PyGraft-gen supports both JSON and YAML configuration formats.

pygraft init --format json  # Creates pygraft.config.json
pygraft init --format yaml  # Creates pygraft.config.yml

Both formats are functionally equivalent - use whichever you prefer.

Example Configuration#

{
  "general": {
    "project_name": "auto",
    "rdf_format": "ttl",
    "rng_seed": null
  },

  "schema": {
    "classes": {
      "num_classes": 50,
      "max_hierarchy_depth": 4,
      "avg_class_depth": 2.5,
      "avg_children_per_parent": 2.0,
      "avg_disjointness": 0.3
    },

    "relations": {
      "num_relations": 50,
      "relation_specificity": 2.5,
      "prop_profiled_relations": 0.9,
      "profile_side": "both",

      "prop_symmetric_relations": 0.3,
      "prop_inverse_relations": 0.3,
      "prop_transitive_relations": 0.1,
      "prop_asymmetric_relations": 0.0,
      "prop_reflexive_relations": 0.3,
      "prop_irreflexive_relations": 0.0,
      "prop_functional_relations": 0.0,
      "prop_inverse_functional_relations": 0.0,
      "prop_subproperties": 0.3
    }
  },

  "kg": {
    "num_entities": 3000,
    "num_triples": 30000,

    "enable_fast_generation": true,

    "relation_usage_uniformity": 0.9,
    "prop_untyped_entities": 0.0,

    "avg_specific_class_depth": 2.0,

    "multityping": false,
    "avg_types_per_entity": 1.0,

    "check_kg_consistency": true
  }
}

Configuration for Extracted Ontologies#

When using the ontology extraction workflow (pygraft extract), the configuration file is partially auto-generated.

What gets auto-generated:

  1. Run extraction: pygraft extract ontology.ttl
  2. PyGraft creates or updates a config file with:
  3. general.project_name: Set to extraction output folder name
  4. general.rdf_format: Matches ontology format
  5. schema section: Auto-filled with extraction statistics (informational only)
  6. kg section: Left untouched if file exists, otherwise populated with default template values

What you configure:

Edit the generated config to set KG generation parameters in the kg section, then run:

pygraft kg pygraft.config.json

Schema Section is Read-Only

After extraction, the schema section shows what was found but does not control generation. Only the kg section matters.

Learn More

See Ontology Extraction for details on this workflow.


FAQ#

How does project_name work differently across commands?

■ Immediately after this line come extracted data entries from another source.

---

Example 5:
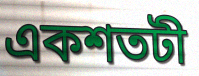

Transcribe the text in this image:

একশতটী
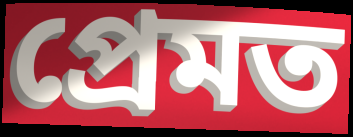
প্ৰেমত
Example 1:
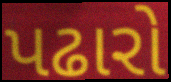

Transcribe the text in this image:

પઢારો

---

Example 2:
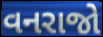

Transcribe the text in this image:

વનરાજો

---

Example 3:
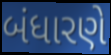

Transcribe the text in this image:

બંધારણે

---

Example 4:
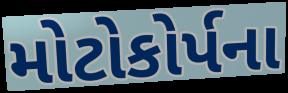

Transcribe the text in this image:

મોટોકોર્પના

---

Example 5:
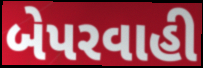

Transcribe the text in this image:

બેપરવાહી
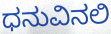
ಧನುವಿನಲಿ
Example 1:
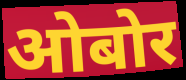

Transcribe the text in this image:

ओबोर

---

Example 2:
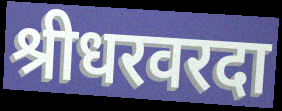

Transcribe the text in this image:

श्रीधरवरदा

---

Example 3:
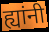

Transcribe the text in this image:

ह्यांनी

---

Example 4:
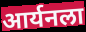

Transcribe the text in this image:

आर्यनला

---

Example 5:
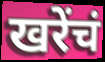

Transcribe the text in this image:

खरेंचं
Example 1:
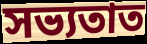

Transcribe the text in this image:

সভ্যতাত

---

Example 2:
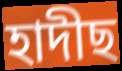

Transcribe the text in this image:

হাদীছ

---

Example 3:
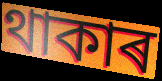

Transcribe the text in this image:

থাকাৰ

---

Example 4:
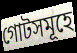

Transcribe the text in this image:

গোটসমূহে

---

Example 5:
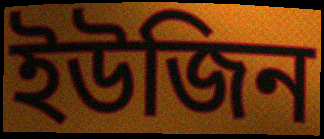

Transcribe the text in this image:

ইউজিন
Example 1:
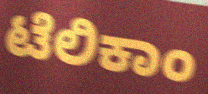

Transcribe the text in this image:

ಟೆಲಿಕಾಂ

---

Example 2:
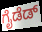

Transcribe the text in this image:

ಗೈಡೆಡ್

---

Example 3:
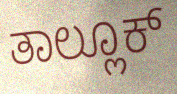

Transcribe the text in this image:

ತಾಲ್ಲೂಕ್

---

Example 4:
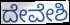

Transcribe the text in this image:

ದೇವೇಶಿ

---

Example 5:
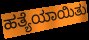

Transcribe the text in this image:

ಹತ್ಯೆಯಾಯಿತು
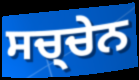
ਸਚ੍ਚੇਨ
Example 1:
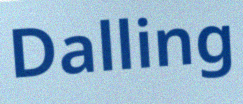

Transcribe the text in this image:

Dalling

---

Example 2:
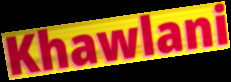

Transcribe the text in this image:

Khawlani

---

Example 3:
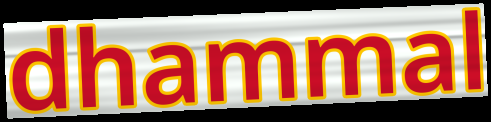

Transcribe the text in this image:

dhammal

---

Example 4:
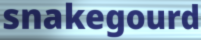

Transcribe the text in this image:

snakegourd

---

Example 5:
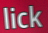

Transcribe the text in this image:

lick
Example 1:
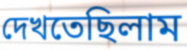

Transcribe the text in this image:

দেখতেছিলাম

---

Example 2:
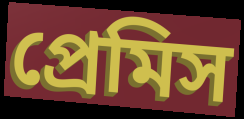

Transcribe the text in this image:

প্রেমিস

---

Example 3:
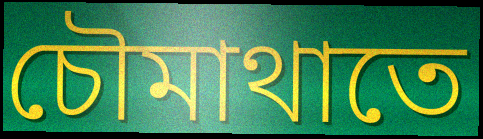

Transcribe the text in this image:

চৌমাথাতে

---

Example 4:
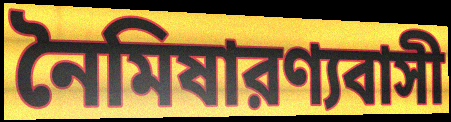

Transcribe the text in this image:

নৈমিষারণ্যবাসী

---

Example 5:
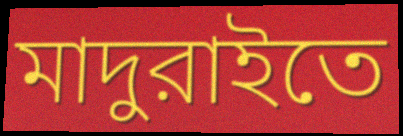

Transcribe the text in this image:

মাদুরাইতে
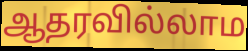
ஆதரவில்லாம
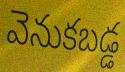
వెనుకబడ్డ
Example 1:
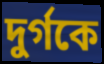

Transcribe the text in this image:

দুর্গকে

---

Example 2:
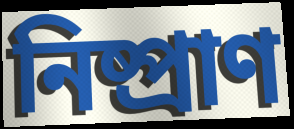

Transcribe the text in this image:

নিষ্প্রাণ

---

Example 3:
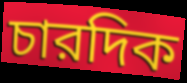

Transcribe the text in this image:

চারদিক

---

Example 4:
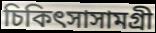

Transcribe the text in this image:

চিকিৎসাসামগ্রী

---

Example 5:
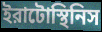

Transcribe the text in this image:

ইরাটোস্থিনিস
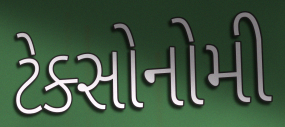
ટેક્સોનોમી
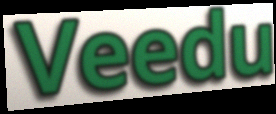
Veedu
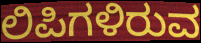
ಲಿಪಿಗಳಿರುವ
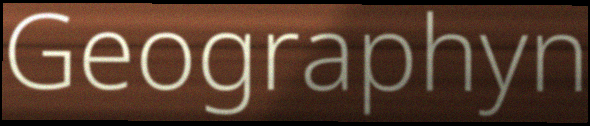
Geographyn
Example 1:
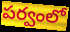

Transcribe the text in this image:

పర్వంలో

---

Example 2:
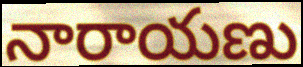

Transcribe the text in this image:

నారాయణు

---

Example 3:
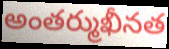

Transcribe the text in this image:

అంతర్ముఖీనత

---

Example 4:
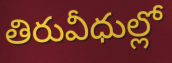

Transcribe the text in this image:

తిరువీధుల్లో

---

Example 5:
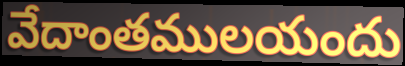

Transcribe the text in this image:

వేదాంతములయందు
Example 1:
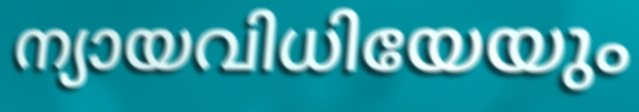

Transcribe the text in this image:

ന്യായവിധിയേയും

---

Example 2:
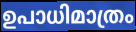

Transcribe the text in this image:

ഉപാധിമാത്രം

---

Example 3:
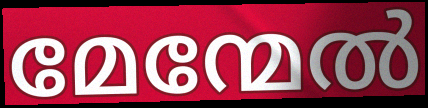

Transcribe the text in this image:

മേന്മേൽ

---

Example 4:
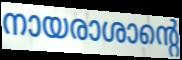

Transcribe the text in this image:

നായരാശാന്റെ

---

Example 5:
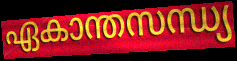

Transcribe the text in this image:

ഏകാന്തസന്ധ്യ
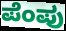
ಪೆಂಪು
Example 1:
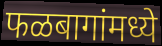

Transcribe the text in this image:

फळबागांमध्ये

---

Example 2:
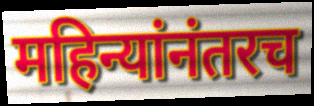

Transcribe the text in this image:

महिन्यांनंतरच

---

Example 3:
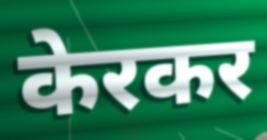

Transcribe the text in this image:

केरकर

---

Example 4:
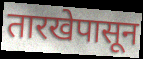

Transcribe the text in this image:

तारखेपासून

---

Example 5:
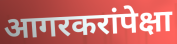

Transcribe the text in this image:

आगरकरांपेक्षा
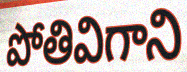
పోతివిగాని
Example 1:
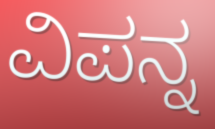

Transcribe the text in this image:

ವಿಪನ್ನ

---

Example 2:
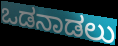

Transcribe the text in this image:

ಒಡನಾಡಲು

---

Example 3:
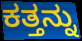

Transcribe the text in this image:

ಕತ್ತನ್ನು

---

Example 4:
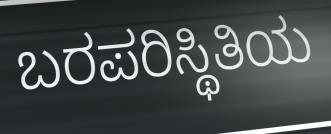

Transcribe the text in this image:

ಬರಪರಿಸ್ಥಿತಿಯ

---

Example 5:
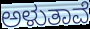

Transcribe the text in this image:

ಅಳುತಾವೆ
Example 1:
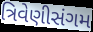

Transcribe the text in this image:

ત્રિવેણીસંગમ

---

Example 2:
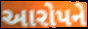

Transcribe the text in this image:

આરોપને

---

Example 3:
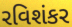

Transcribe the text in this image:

રવિશંકર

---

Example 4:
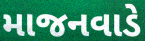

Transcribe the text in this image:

માજનવાડે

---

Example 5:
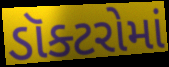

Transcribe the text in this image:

ડૉક્ટરોમાં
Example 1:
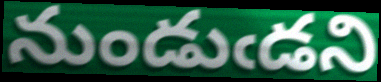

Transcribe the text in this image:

నుండుఁడని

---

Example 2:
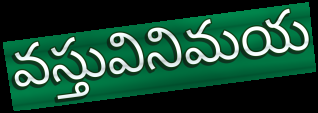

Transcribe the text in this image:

వస్తువినిమయ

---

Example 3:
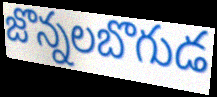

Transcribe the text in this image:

జొన్నలబొగుడ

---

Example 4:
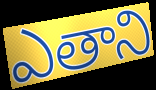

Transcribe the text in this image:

ఎతాని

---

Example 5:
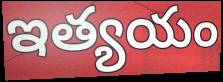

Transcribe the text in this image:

ఇత్యయం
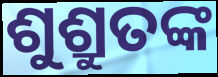
ଶୁଶ୍ରୁତଙ୍କ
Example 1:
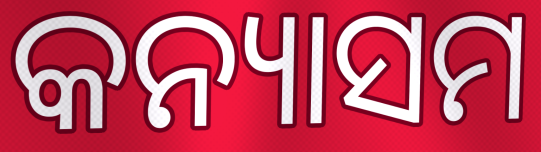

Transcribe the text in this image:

କନ୍ୟାସମ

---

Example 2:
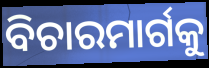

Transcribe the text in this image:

ବିଚାରମାର୍ଗକୁ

The project_name parameter behaves differently depending on the command:

Schema generation (pygraft schema or pygraft build):

  • "auto": Creates timestamped folder (e.g., 2025-12-05_13-22-44)
  • Custom name: Creates/reuses named folder (normalized and slugified)

KG generation (pygraft kg):

  • "auto": Reuses most recent synthetic (timestamped) schema folder
  • Custom name: Reuses existing folder (required for extracted ontologies like "noria", "foaf")
What are prop_* parameters?

All prop_* parameters are proportions between 0.0 and 1.0, controlling what percentage of relations receive specific characteristics.

How does rng_seed affect generation?

The rng_seed parameter affects all random decisions throughout generation. Set it to an integer for fully reproducible results, or leave it as null for stochastic generation.

What happens when multityping=false?

When multityping=false, avg_types_per_entity must be exactly 1.0 (automatically enforced if not specified).

Why don't reflexive relations get domain/range constraints?

Reflexive relations never receive domain/range constraints because they must apply to all entities in their domain by definition.